Recent literature on 16th-century Ottoman religious politics features terms such as “confessionalism,” “confessionalization,”  “confession-building,” “Sunni orthodoxy” and / or “Sunnitization,” revealing its conceptual indebtedness to the historiography of early modern Europe in the age of confessional polarization. But what exactly do we mean by ‘orthodoxy’ in the 16th-century Ottoman context? Furthermore, what was the discursive framework and content of Ottoman Sunnism that would serve as the basis of “Sunnitization”? Can we speak of an Ottoman Sunni “confession” that would constitute the basis for confession-building or confessionalism? The talk will consider these questions in light of contemporary Ottoman “catechisms”  (ilmihal).

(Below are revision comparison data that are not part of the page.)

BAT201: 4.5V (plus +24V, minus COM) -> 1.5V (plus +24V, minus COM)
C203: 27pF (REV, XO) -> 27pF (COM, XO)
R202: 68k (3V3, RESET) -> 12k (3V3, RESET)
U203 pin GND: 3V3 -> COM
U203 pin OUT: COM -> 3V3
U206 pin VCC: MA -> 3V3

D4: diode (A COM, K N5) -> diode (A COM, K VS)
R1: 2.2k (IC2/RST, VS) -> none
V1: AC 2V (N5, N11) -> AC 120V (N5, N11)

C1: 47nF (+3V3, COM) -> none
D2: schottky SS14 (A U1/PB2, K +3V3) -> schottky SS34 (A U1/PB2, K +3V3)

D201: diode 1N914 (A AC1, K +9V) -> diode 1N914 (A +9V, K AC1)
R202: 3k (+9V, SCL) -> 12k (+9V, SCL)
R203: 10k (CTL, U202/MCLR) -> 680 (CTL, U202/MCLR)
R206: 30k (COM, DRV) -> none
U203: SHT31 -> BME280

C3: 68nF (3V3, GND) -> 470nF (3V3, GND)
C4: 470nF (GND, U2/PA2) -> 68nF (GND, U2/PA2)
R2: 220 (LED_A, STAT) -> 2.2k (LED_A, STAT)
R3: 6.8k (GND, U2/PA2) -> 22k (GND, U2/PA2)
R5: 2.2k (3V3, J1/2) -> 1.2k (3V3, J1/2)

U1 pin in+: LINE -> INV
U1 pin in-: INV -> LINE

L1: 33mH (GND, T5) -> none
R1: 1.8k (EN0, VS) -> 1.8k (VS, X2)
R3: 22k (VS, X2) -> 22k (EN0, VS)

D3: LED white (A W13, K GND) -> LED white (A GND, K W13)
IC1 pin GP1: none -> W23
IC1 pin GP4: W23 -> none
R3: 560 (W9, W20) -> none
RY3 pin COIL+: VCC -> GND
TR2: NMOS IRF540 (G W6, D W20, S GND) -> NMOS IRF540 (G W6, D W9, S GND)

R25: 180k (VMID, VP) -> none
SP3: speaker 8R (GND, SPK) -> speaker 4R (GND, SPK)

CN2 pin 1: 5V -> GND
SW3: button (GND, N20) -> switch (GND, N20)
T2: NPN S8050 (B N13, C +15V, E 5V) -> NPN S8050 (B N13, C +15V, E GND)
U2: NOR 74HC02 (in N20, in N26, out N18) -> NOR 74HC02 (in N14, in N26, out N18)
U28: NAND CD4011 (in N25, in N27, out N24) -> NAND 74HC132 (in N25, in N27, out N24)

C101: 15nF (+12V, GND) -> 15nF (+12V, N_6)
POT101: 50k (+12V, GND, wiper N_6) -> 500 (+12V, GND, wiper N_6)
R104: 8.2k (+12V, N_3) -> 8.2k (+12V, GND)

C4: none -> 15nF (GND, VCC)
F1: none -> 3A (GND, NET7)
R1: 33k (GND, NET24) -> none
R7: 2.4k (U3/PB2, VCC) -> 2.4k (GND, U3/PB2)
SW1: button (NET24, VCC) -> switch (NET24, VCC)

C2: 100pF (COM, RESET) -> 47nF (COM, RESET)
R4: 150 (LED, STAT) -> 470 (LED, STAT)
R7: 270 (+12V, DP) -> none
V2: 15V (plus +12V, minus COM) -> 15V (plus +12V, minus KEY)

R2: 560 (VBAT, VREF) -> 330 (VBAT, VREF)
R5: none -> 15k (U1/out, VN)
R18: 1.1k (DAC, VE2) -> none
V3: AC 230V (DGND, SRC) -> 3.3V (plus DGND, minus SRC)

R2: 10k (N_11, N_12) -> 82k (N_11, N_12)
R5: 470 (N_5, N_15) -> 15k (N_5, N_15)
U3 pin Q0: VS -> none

Tijana Krstic is a historian of the early modern Ottoman Empire and its place in and connections with the wider early modern world.  Her first project explored how various Ottoman Muslim and Christian authors narrated the phenomenon of conversion to Islam in the empire's formative period, between the fifteenth and seventeenth centuries. It resulted in the book Contested Conversions to Islam: Narratives of Religious Change and Communal Politics in the Early Modern Ottoman Empire (Stanford UP, 2011). Currently, she is the primary investigator of the OTTOCONFESSION project, which is funded by the European Research Council's Consolidator Grant, 2015-2020.